My little girl is six-months-old. I tend not to put her in dresses and most days she rocks a bodysuit and trousers/leggings/joggers ensemble.
And more and more I’m becoming increasingly furious with the fact that her clothes have real, genuine, actually working pockets. My clothes – those of a 42-year-old adult woman do not.
Mine are stitched approximations of pockets, so it looks like I have somewhere to put my keys/wallet/bits of tissue/sweeties, but in reality, I don’t. I’m supposed to juggle all my essentials, or buy an entire new bag I have to carry around with me everywhere I go. Preferably designer, I guess. For the ‘gram.
However my six month old – who does not have keys, or a phone, or a wallet or… indeed anything that would require a pocket – is falling over the damn things. She has pockets EVERYWHERE and in almost of her clothing.
Seriously. What do clothes manufacturers think she’s going to put in them? And why do those same manufacturers thinking I don’t need a handy little place to store my crap?
Obviously, I googled to find out why women’s clothing doesn’t get real pockets and was treated to a number of theories – from the fact that pockets apparently make women look ‘bulky in problem areas, like the hips’, to not wanting to ruin the line of the clothes, to a conspiracy to make us buy designer handbags and the fact that it’s simply cheaper to make clothes without them in.

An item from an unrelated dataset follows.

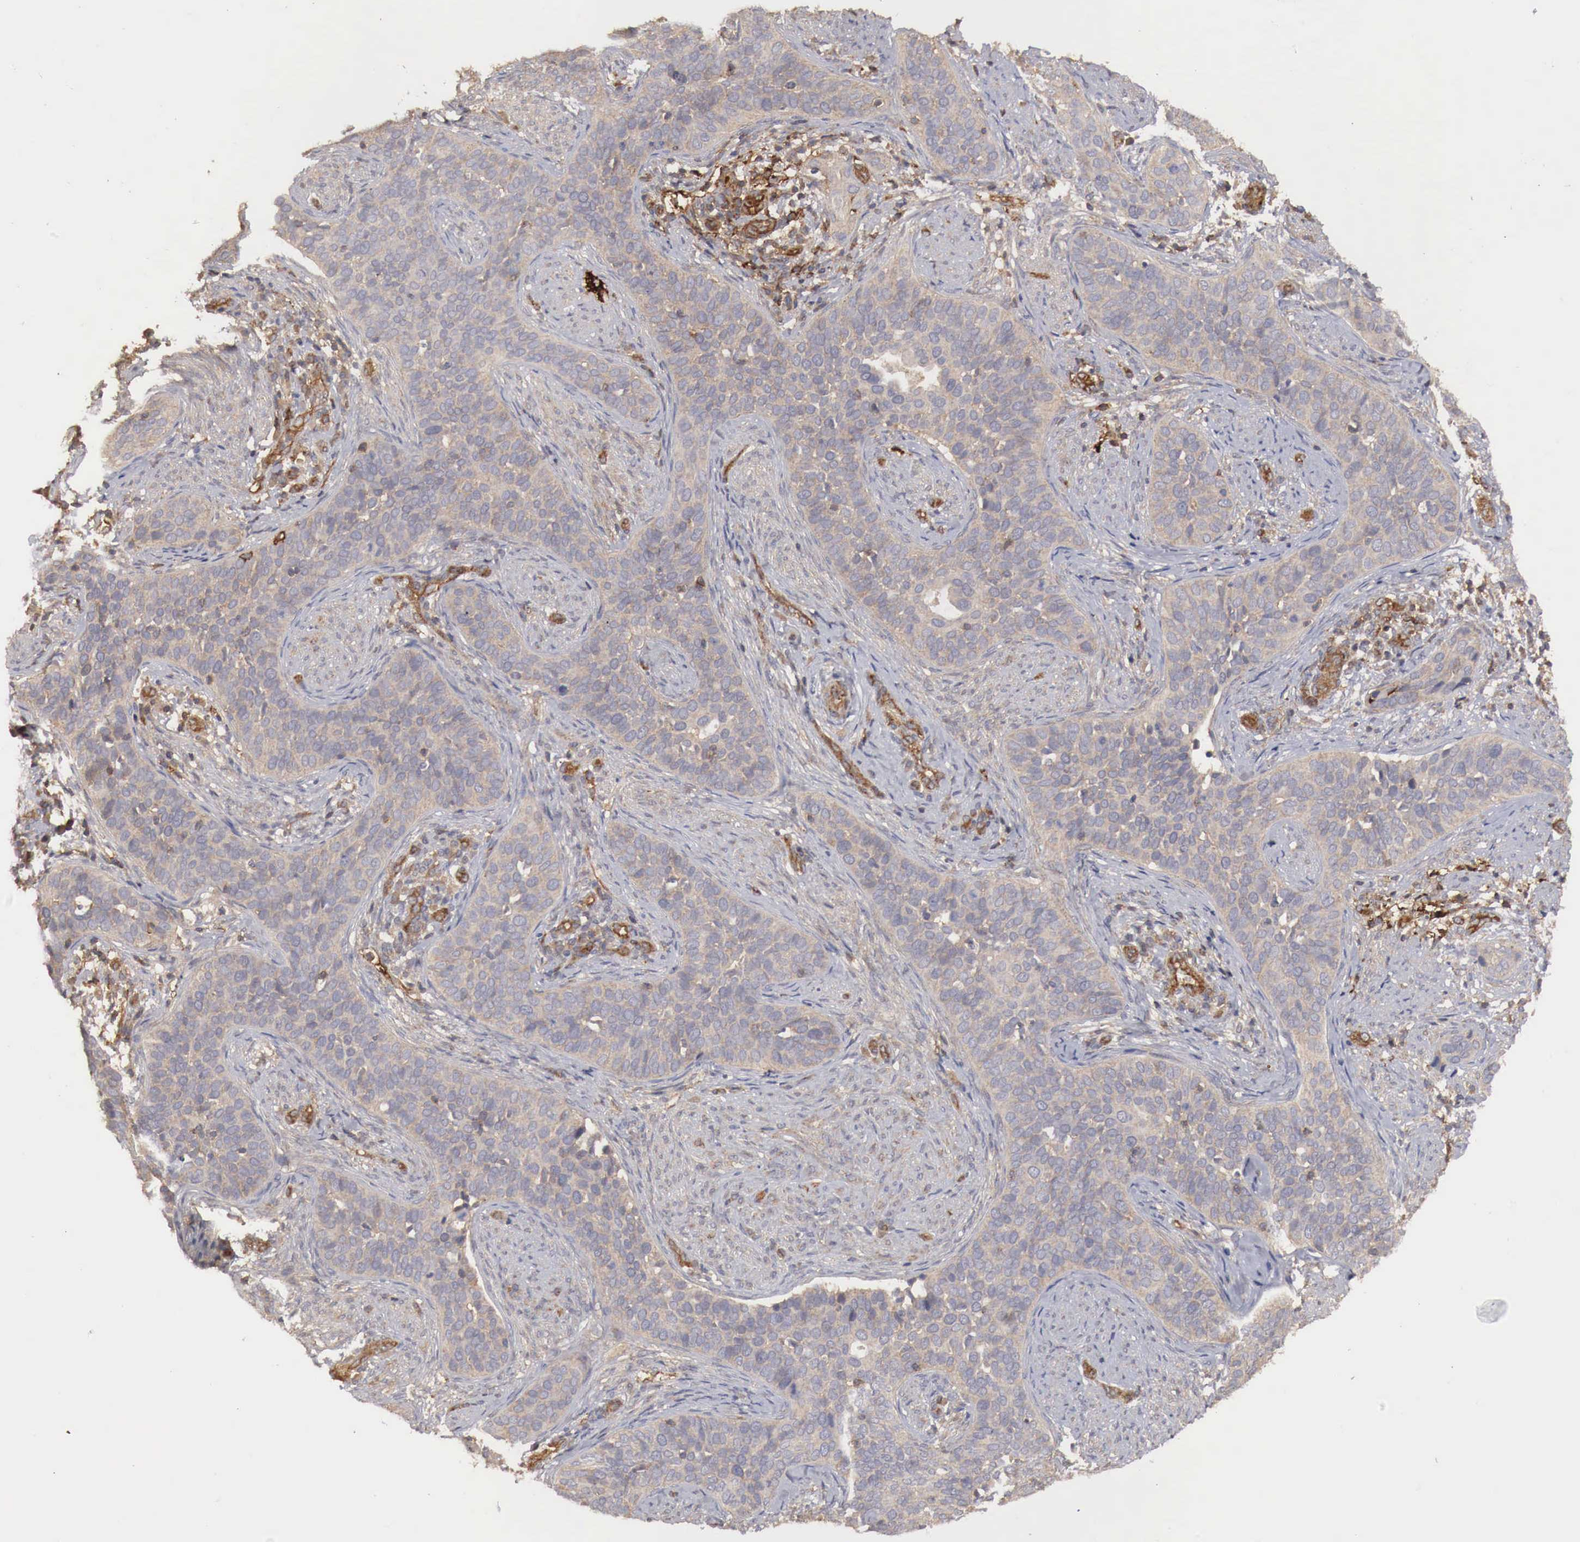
{"staining": {"intensity": "weak", "quantity": ">75%", "location": "cytoplasmic/membranous"}, "tissue": "cervical cancer", "cell_type": "Tumor cells", "image_type": "cancer", "snomed": [{"axis": "morphology", "description": "Squamous cell carcinoma, NOS"}, {"axis": "topography", "description": "Cervix"}], "caption": "A brown stain highlights weak cytoplasmic/membranous positivity of a protein in human cervical cancer (squamous cell carcinoma) tumor cells.", "gene": "ARMCX4", "patient": {"sex": "female", "age": 31}}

So I guess clothes designers don’t think my daughter is going to concerned about having bulky and unappealing hips, so it’s OK for her to have practical clothes with inbuilt storage?

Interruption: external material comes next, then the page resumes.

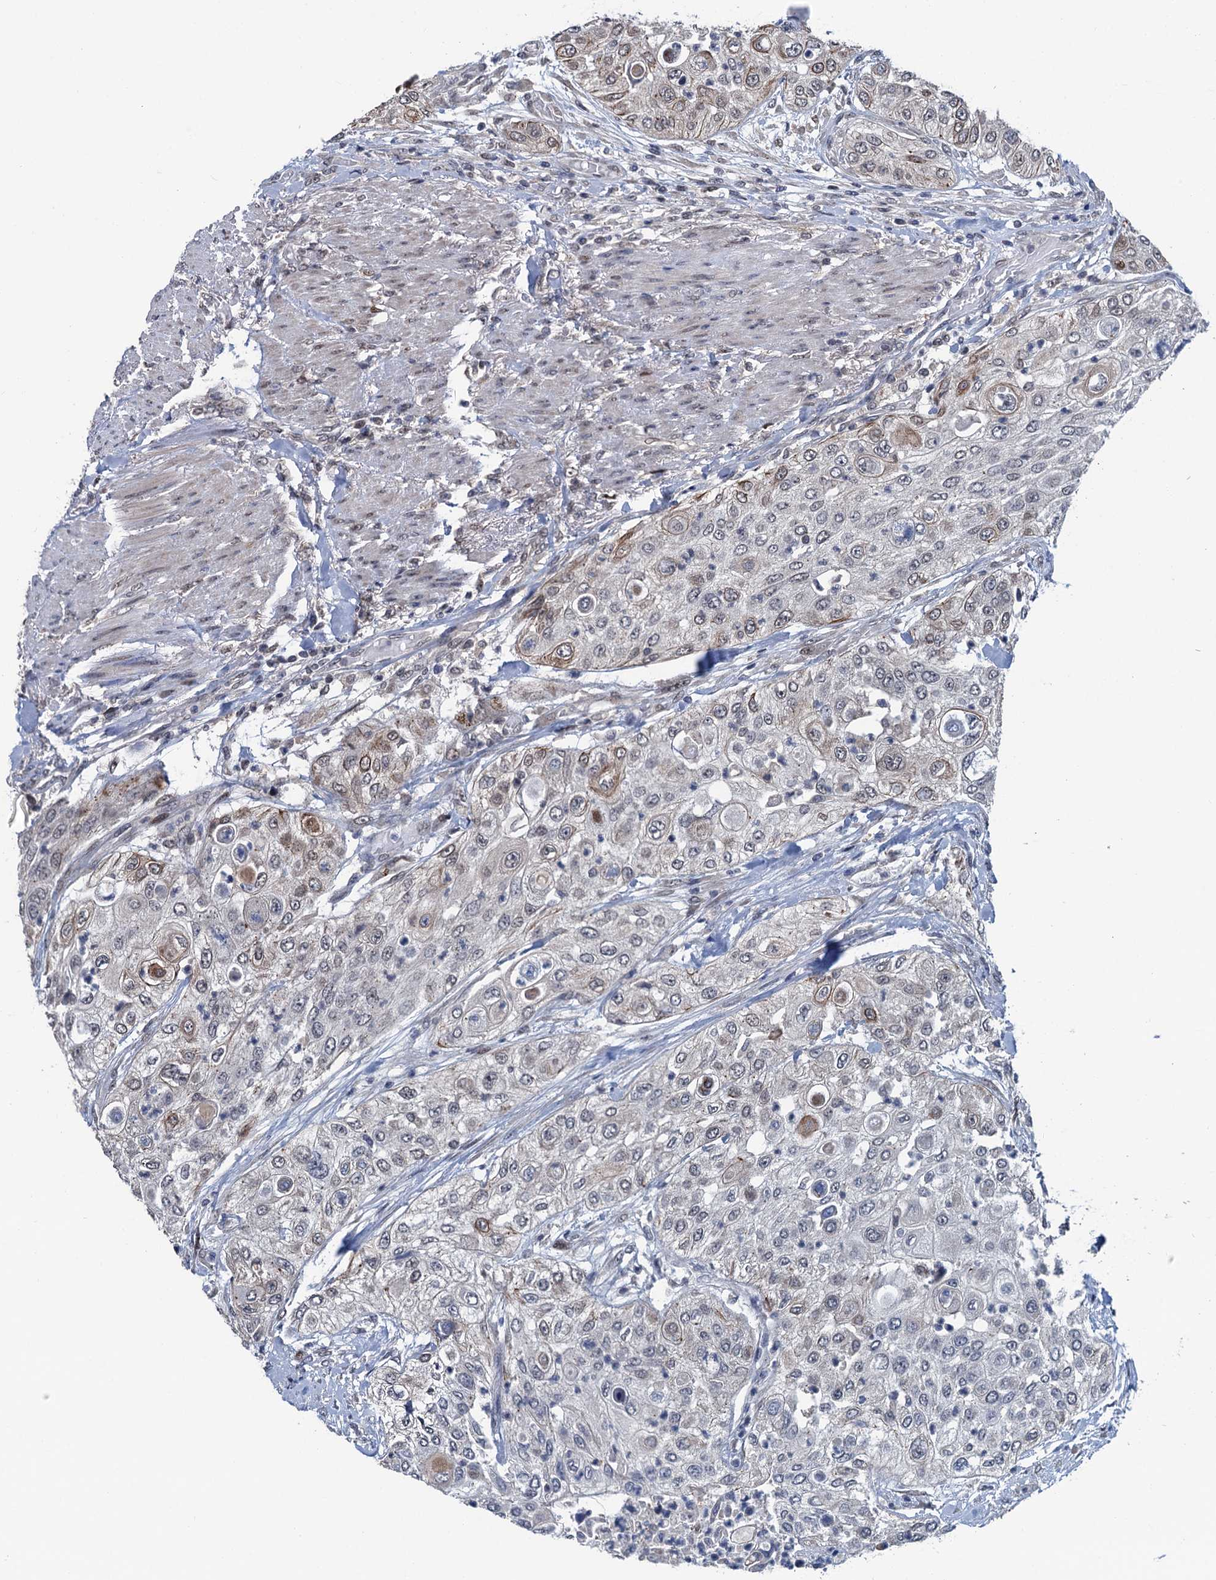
{"staining": {"intensity": "moderate", "quantity": "<25%", "location": "cytoplasmic/membranous"}, "tissue": "urothelial cancer", "cell_type": "Tumor cells", "image_type": "cancer", "snomed": [{"axis": "morphology", "description": "Urothelial carcinoma, High grade"}, {"axis": "topography", "description": "Urinary bladder"}], "caption": "Protein staining of urothelial cancer tissue displays moderate cytoplasmic/membranous positivity in about <25% of tumor cells. The protein of interest is stained brown, and the nuclei are stained in blue (DAB IHC with brightfield microscopy, high magnification).", "gene": "RASSF4", "patient": {"sex": "female", "age": 79}}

At what point have these designers decided she’s going to be worried about her hips looking too bulky to be considered attractive? Her teens? Are designers really thinking ‘well, a nappy will make her arse look big, so bulky hips aren’t going to be a problem for her?’
I mean, I’m pretty sure that can’t be the case, but I have no idea what the thinking IS.
She actually has inbuilt storage in her jeans, but I don’t have a pocket to keep a smartphone in, let alone smuggle tampons discreetly into a loo without announcing to everyone in the universe OH HI I AM HAVING A PERIOD.
Just give us fucking pockets already.